**Task**:
Please reproduce every item below verbatim, with no changes.

[Dataset excerpts]
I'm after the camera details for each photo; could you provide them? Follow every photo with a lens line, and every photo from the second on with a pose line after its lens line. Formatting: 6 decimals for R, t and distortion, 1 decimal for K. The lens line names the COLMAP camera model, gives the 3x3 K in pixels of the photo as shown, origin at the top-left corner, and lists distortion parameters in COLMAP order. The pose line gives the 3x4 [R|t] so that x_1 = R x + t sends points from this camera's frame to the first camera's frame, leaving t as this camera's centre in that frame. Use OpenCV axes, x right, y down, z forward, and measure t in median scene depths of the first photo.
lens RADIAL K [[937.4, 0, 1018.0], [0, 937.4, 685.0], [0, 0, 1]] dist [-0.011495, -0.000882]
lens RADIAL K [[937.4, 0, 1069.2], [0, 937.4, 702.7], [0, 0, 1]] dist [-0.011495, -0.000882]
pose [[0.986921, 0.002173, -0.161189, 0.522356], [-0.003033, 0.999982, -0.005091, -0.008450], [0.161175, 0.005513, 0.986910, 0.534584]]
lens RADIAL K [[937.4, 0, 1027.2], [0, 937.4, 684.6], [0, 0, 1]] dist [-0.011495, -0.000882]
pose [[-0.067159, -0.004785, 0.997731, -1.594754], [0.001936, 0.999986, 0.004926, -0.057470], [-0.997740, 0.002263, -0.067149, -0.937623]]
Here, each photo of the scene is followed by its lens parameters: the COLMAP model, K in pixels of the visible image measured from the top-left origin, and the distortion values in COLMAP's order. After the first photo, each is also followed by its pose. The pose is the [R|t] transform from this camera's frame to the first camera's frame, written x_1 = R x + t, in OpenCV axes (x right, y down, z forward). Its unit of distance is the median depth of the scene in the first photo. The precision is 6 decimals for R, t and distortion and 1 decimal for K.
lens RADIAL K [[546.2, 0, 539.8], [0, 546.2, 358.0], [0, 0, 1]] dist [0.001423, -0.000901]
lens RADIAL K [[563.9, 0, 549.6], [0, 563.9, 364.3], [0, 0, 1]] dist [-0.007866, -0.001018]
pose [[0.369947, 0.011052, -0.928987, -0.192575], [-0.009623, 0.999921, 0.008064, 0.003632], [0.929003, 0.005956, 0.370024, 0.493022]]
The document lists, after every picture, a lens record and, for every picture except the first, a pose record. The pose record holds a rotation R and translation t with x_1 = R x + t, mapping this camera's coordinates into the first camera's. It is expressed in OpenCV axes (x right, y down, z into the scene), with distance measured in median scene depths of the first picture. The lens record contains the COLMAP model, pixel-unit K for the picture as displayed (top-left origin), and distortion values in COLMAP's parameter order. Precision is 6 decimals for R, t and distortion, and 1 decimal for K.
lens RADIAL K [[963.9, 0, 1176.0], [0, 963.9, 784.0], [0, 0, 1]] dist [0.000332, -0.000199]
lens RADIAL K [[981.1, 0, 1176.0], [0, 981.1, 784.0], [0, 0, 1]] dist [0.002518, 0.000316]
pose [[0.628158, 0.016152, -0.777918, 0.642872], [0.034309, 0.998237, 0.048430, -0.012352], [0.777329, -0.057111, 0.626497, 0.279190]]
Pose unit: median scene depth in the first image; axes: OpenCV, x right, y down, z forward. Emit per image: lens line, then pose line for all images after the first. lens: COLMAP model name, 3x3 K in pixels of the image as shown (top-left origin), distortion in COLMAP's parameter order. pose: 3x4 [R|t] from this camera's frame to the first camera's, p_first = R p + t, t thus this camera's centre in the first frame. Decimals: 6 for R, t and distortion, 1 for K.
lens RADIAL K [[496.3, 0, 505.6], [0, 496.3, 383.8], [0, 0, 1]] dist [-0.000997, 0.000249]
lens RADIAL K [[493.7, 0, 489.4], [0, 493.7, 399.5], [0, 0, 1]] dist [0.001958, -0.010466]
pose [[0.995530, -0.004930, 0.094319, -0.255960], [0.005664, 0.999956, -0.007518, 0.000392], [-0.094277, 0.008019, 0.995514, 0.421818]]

**Result**:
I'm after the camera details for each photo; could you provide them? Follow every photo with a lens line, and every photo from the second on with a pose line after its lens line. Formatting: 6 decimals for R, t and distortion, 1 decimal for K. The lens line names the COLMAP camera model, gives the 3x3 K in pixels of the photo as shown, origin at the top-left corner, and lists distortion parameters in COLMAP order. The pose line gives the 3x4 [R|t] so that x_1 = R x + t sends points from this camera's frame to the first camera's frame, leaving t as this camera's centre in that frame. Use OpenCV axes, x right, y down, z forward, and measure t in median scene depths of the first photo.
lens RADIAL K [[937.4, 0, 1018.0], [0, 937.4, 685.0], [0, 0, 1]] dist [-0.011495, -0.000882]
lens RADIAL K [[937.4, 0, 1069.2], [0, 937.4, 702.7], [0, 0, 1]] dist [-0.011495, -0.000882]
pose [[0.986921, 0.002173, -0.161189, 0.522356], [-0.003033, 0.999982, -0.005091, -0.008450], [0.161175, 0.005513, 0.986910, 0.534584]]
lens RADIAL K [[937.4, 0, 1027.2], [0, 937.4, 684.6], [0, 0, 1]] dist [-0.011495, -0.000882]
pose [[-0.067159, -0.004785, 0.997731, -1.594754], [0.001936, 0.999986, 0.004926, -0.057470], [-0.997740, 0.002263, -0.067149, -0.937623]]
Here, each photo of the scene is followed by its lens parameters: the COLMAP model, K in pixels of the visible image measured from the top-left origin, and the distortion values in COLMAP's order. After the first photo, each is also followed by its pose. The pose is the [R|t] transform from this camera's frame to the first camera's frame, written x_1 = R x + t, in OpenCV axes (x right, y down, z forward). Its unit of distance is the median depth of the scene in the first photo. The precision is 6 decimals for R, t and distortion and 1 decimal for K.
lens RADIAL K [[546.2, 0, 539.8], [0, 546.2, 358.0], [0, 0, 1]] dist [0.001423, -0.000901]
lens RADIAL K [[563.9, 0, 549.6], [0, 563.9, 364.3], [0, 0, 1]] dist [-0.007866, -0.001018]
pose [[0.369947, 0.011052, -0.928987, -0.192575], [-0.009623, 0.999921, 0.008064, 0.003632], [0.929003, 0.005956, 0.370024, 0.493022]]
The document lists, after every picture, a lens record and, for every picture except the first, a pose record. The pose record holds a rotation R and translation t with x_1 = R x + t, mapping this camera's coordinates into the first camera's. It is expressed in OpenCV axes (x right, y down, z into the scene), with distance measured in median scene depths of the first picture. The lens record contains the COLMAP model, pixel-unit K for the picture as displayed (top-left origin), and distortion values in COLMAP's parameter order. Precision is 6 decimals for R, t and distortion, and 1 decimal for K.
lens RADIAL K [[963.9, 0, 1176.0], [0, 963.9, 784.0], [0, 0, 1]] dist [0.000332, -0.000199]
lens RADIAL K [[981.1, 0, 1176.0], [0, 981.1, 784.0], [0, 0, 1]] dist [0.002518, 0.000316]
pose [[0.628158, 0.016152, -0.777918, 0.642872], [0.034309, 0.998237, 0.048430, -0.012352], [0.777329, -0.057111, 0.626497, 0.279190]]
Pose unit: median scene depth in the first image; axes: OpenCV, x right, y down, z forward. Emit per image: lens line, then pose line for all images after the first. lens: COLMAP model name, 3x3 K in pixels of the image as shown (top-left origin), distortion in COLMAP's parameter order. pose: 3x4 [R|t] from this camera's frame to the first camera's, p_first = R p + t, t thus this camera's centre in the first frame. Decimals: 6 for R, t and distortion, 1 for K.
lens RADIAL K [[496.3, 0, 505.6], [0, 496.3, 383.8], [0, 0, 1]] dist [-0.000997, 0.000249]
lens RADIAL K [[493.7, 0, 489.4], [0, 493.7, 399.5], [0, 0, 1]] dist [0.001958, -0.010466]
pose [[0.995530, -0.004930, 0.094319, -0.255960], [0.005664, 0.999956, -0.007518, 0.000392], [-0.094277, 0.008019, 0.995514, 0.421818]]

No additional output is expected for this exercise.